Bilgisayara daha fazla zekâ koyarız çünkü daha karmaşık işler gerçekleştirir.
Bu nedenle, örneğin bir gri – aynı bizim bedenimiz gibi – uzaktan ruhani bir kuvvet ile can bulan, imal edilmiş bir varlıktır. Bu bizim yaptığımızın aynısıdır. Ruhumuz bedenimizden uzak, fakat ona can verir.
Bunu pek de iyi açıklayamadım ama umarım anlayabilirsin.
Ana mesele ruhun fiziksel bir obje (bir beden) üretmesidir.
Şimdi, zor kısım burası.
İmal edilmiş varlıklar görmeye alışkınız; et ve kandan veya bitkisel maddeden oluşan bizler, hayvanlar, gri uzaylılar vb. gibi. Dolayısıyla bunu kabul edebiliriz.
Ancak bu sadece et ve kandan olmak zorunda değil.
Farz et ki ruhumuz etten ve kandan değil de, metalden bir vücut yapabiliyor!
Yaşamın biçimini insansı veya hayvansı veya balığımsı olarak görmeye alışkınız, fakat böyle olmak zorunda değildir.

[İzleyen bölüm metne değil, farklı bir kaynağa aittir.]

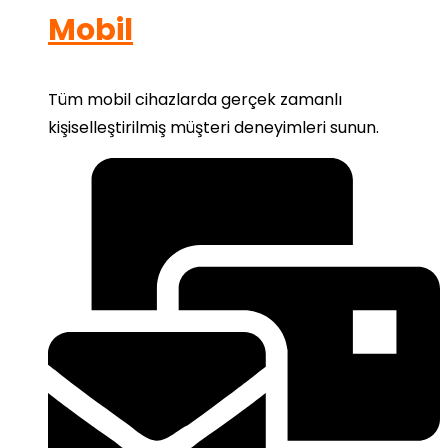
Mobil
Tüm mobil cihazlarda gerçek zamanlı
kişiselleştirilmiş müşteri deneyimleri sunun.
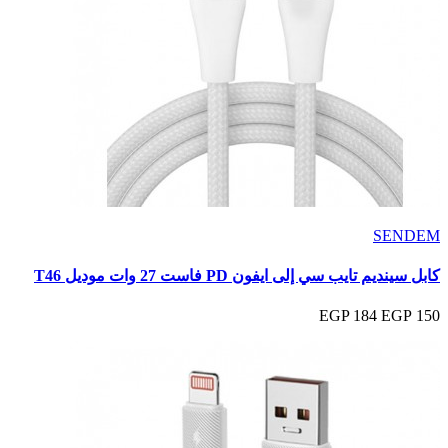
SENDEM
كابل سينديم تايب سي إلى ايفون PD فاست 27 وات موديل T46
184 EGP
150 EGP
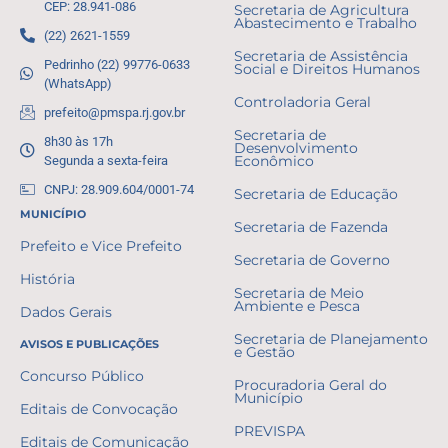
CEP: 28.941-086
Secretaria de Agricultura
Abastecimento e Trabalho
(22) 2621-1559
Secretaria de Assistência
Pedrinho (22) 99776-0633
Social e Direitos Humanos
(WhatsApp)
Controladoria Geral
prefeito@pmspa.rj.gov.br
Secretaria de
8h30 às 17h
Desenvolvimento
Segunda a sexta-feira
Econômico
CNPJ: 28.909.604/0001-74
Secretaria de Educação
MUNICÍPIO
Secretaria de Fazenda
Prefeito e Vice Prefeito
Secretaria de Governo
História
Secretaria de Meio
Ambiente e Pesca
Dados Gerais
Secretaria de Planejamento
AVISOS E PUBLICAÇÕES
e Gestão
Concurso Público
Procuradoria Geral do
Município
Editais de Convocação
PREVISPA
Editais de Comunicação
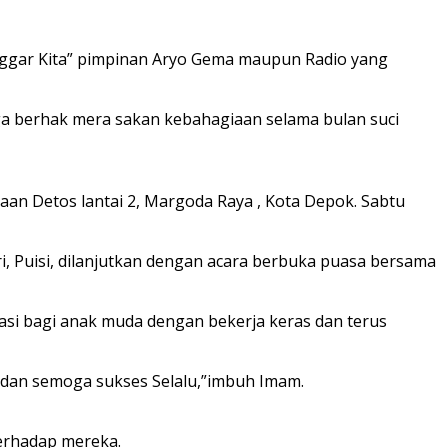
nggar Kita” pimpinan Aryo Gema maupun Radio yang
ga berhak mera sakan kebahagiaan selama bulan suci
an Detos lantai 2, Margoda Raya , Kota Depok. Sabtu
, Puisi, dilanjutkan dengan acara berbuka puasa bersama
si bagi anak muda dengan bekerja keras dan terus
i dan semoga sukses Selalu,”imbuh Imam.
terhadap mereka.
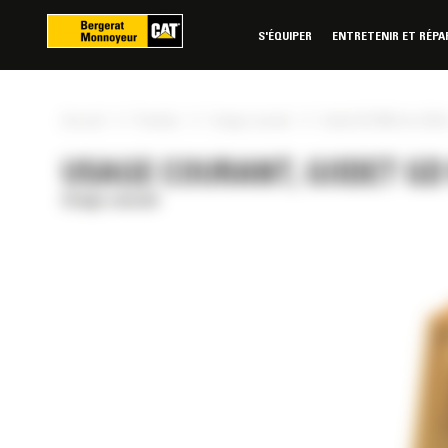
Panneau de gestion des cookies
S'ÉQUIPER
ENTRETENIR ET RÉPA
»
»
»
Accueil
Produits
Usage courant
Godet GD 900 mm (36 i
USAGE COURANT, GODET GD 9
Usage courant
RÉE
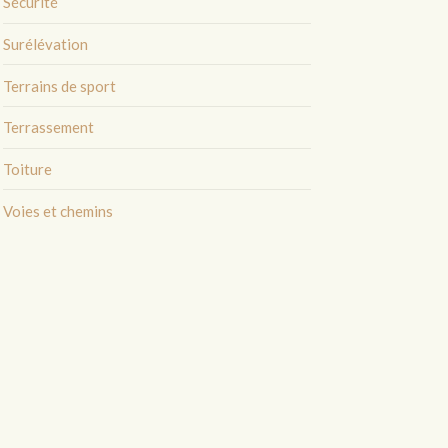
Sécurité
Surélévation
Terrains de sport
Terrassement
Toiture
Voies et chemins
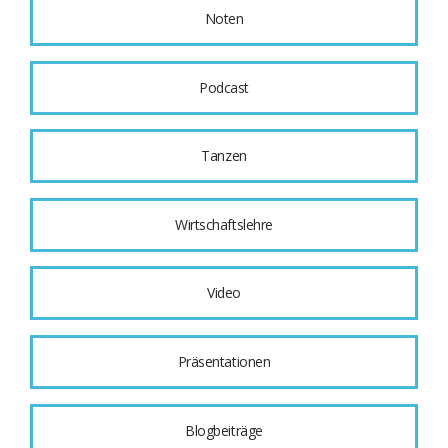
Noten
Podcast
Tanzen
Wirtschaftslehre
Video
Präsentationen
Blogbeiträge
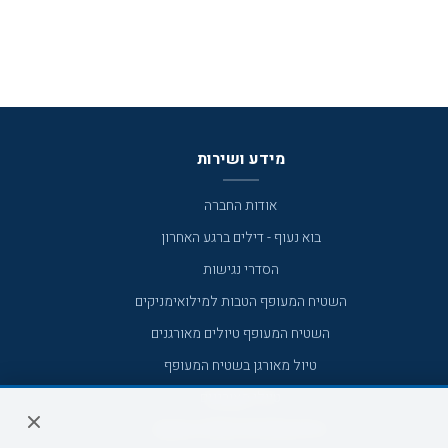
מידע ושירות
אודות החברה
בוא נעוף - דילים ברגע האחרון
הסדרי נגישות
השטיח המעופף הטבות למילואימניקים
השטיח המעופף טיולים מאורגנים
טיול מאורגן בשטיח המעופף
טיולי מאורגנים
טיולים מאורגנים השטיח המעופף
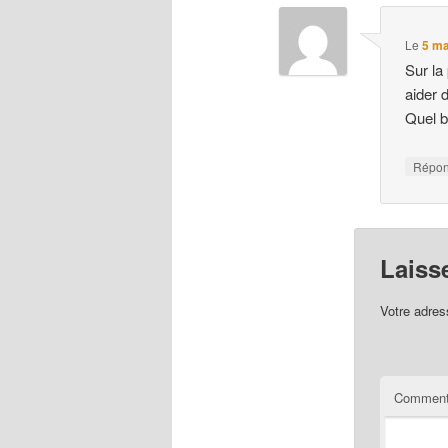
Le
5 ma
Sur la
aider 
Quel b
Répo
Laiss
Votre adres
Comment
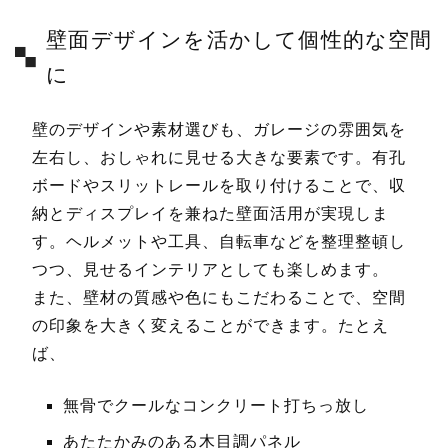
壁面デザインを活かして個性的な空間
に
壁のデザインや素材選びも、ガレージの雰囲気を
左右し、おしゃれに見せる大きな要素です。有孔
ボードやスリットレールを取り付けることで、収
納とディスプレイを兼ねた壁面活用が実現しま
す。ヘルメットや工具、自転車などを整理整頓し
つつ、見せるインテリアとしても楽しめます。
また、壁材の質感や色にもこだわることで、空間
の印象を大きく変えることができます。たとえ
ば、
無骨でクールなコンクリート打ちっ放し
あたたかみのある木目調パネル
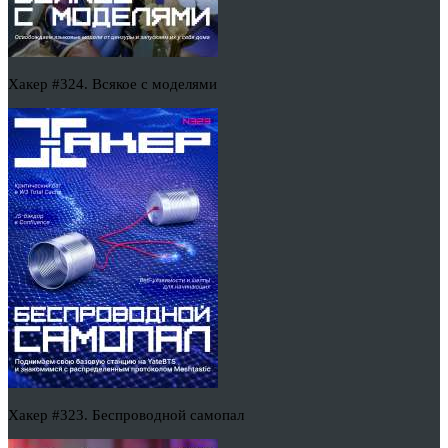
Хакер #324. Всякое с моделями
Хакер #323. Беспроводной самопал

Farz et ki çay tabağı, puro veya üçgen şeklinde olsun!
Düşün ki yaşayan ruhani bir varlık (bizim gibi görünmez bir yaşam kuvveti), hem et ve kan yerine metalik, hem de insan gibi değil de çay tabağı görünümlü bir beden üretebiliyor.
Bu yine de canlıdır çünkü aynı bizim vücudumuz gibi o da ruh tarafından hareket ettirilebilir.
Belli ki UFO böyle bir şey.
O, ruhu tarafından hareket ettirilen, senin ve benim kadar canlı bir yaratık ve yalnızca vücudu farklı bir biçimde.
Bu beden, küçük yaratıkların içinde yaşayabilmesini sağlamak amacına uyarlanmıştır (Yonah ve balina) ve gözümüze bir makine gibi görünür, ancak bu, yalnızca onu hareket ettiren ruh kuvvetinin yarattığı canlı bir bedendir.
UFO’nun canlı olduğunu hissettiğini söyleyen insanları duyduk – işte bu, zaten canlı olmasındandır.
Bu, aynı zamanda biz insanların bir UFO’yu doğrudan uçuramıyor oluşumuzun açıklamasıdır. Bizim kontrol edebilmemiz için istisnasız bazı değişimden geçirilmeleri gerekir.
Eğer bir tanesi kaza yaparsa ve ruh kuvveti kendini çekerse, UFO, aynı bir kazadan sonra bedenimiz gibi, ölmüş olur.
Yani, UFO, aynı bizlerin yaptığı gibi, uzaylı bir ruhani kuvvetin yeryüzüyle bağlantı kurabilmesini sağlamak amacıyla ürettiği fiziksel bir bedendir. Bir UFO’ya baktığımızda, yaşayan bir yaratığın vücuduna bakıyor oluruz. Onu hareket ettiren ruhu ise, aynı bizlerin bedenini canlandıran ruhu göremediğimiz gibi göremeyiz.